Gondia Junction railway station is a junction in Maharashtra, with heavy passenger and goods traffic. It is an A-Grade station.

It lies on the Howrah–Mumbai route. The station has seven platforms, each with potable water, tea stalls, benches and waiting sheds. There is also a fruit stall and a bookstall. The station is equipped with air-conditioned waiting rooms for passengers travelling by upper accommodation classes and a waiting hall for passengers travelling by lower accommodation classes.

The Gondia–Jabalpur Junction (Madhya Pradesh) section of South East Central Railway runs north–south, along the valley of the Wainganga River.

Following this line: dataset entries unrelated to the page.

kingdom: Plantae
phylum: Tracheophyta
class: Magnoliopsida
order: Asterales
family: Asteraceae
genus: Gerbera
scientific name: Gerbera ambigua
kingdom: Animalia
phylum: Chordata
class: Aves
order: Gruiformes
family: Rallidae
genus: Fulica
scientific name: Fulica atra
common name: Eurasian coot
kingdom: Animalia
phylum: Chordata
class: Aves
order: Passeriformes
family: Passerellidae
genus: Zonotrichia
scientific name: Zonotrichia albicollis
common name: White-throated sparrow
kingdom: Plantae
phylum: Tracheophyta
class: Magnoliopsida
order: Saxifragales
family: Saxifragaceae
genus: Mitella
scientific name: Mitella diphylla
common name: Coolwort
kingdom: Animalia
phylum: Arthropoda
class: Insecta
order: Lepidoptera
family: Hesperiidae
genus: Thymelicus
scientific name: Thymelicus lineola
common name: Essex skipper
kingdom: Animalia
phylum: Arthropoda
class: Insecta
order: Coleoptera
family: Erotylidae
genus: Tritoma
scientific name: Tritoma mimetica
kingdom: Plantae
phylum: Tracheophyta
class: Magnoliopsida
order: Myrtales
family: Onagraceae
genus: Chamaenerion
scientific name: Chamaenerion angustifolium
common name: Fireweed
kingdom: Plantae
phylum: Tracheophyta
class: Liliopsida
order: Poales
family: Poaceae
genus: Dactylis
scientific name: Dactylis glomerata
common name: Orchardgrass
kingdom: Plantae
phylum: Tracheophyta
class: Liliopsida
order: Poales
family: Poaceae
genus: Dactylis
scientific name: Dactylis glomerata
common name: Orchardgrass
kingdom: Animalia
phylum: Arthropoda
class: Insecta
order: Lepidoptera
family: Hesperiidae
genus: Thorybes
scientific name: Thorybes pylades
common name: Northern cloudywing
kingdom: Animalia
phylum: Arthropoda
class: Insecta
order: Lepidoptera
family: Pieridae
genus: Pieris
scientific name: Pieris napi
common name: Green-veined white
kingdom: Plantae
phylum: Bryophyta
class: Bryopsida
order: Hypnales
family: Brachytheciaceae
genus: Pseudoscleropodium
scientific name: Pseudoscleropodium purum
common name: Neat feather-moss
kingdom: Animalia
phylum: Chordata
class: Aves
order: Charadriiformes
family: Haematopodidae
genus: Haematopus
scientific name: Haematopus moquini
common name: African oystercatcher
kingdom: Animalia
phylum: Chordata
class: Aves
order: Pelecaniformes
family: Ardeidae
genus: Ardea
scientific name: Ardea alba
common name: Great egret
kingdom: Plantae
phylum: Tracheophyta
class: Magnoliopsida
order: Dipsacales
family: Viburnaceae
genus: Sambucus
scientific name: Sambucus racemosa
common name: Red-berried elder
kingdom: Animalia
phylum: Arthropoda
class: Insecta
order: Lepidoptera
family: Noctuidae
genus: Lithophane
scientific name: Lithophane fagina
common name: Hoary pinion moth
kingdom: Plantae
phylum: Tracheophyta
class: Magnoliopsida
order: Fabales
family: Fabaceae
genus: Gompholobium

The line was formerly narrow gauge (762 mm [2 ft 6 in]) along its entire length, but the section between Gondia and Balaghat was converted to broad gauge in 2005–2006, connecting Balaghat to India's national broad-gauge network. Work is completed to convert the Balaghat–Jabalpur section to broad gauge as well.

Railway milestones for Gondia include:
- 1888 – Gondia Railway Station was opened to the public.
- 1901 – Satpura Express began first class service.
- 1903 – The first portion of Gondia–Nainpur was opened.
- 1905 – Nainpur–Gondia line was extended to Jabalpur.
- 1908 – Gondia–Nagbhir–Nagpur line was opened for traffic.
- 1990-91 – Paniajob–Gondia and Gondia–Bhandara Road sections were electrified.
- 1999 – Gauge-converted Gondia–Balharshah line opened.
- 2005 – Gauge-converted Gondia–Balaghat section opened.

=== Airport ===
Gondia Airport is situated near Kamtha village, 12 km from Gondia. This airstrip was built by the British in 1940, during World War II. Initially run by the Public Works Department, it was taken over by the state-owned Maharashtra Industrial Development Corporation (MIDC) from August 1998 to December 2005, after which it has been operated by the Airports Authority of India (AAI). The airport's runway has been extended to 7,500 ft to accommodate Airbus A-320, Boeing 737 and similar aircraft.

Other nearby airports to Gondia Airport (GDB) include Nagpur (NAG) (124.8 km), Raipur (RPR) (163.2 km) and Jabalpur (JLR) (192.2 km).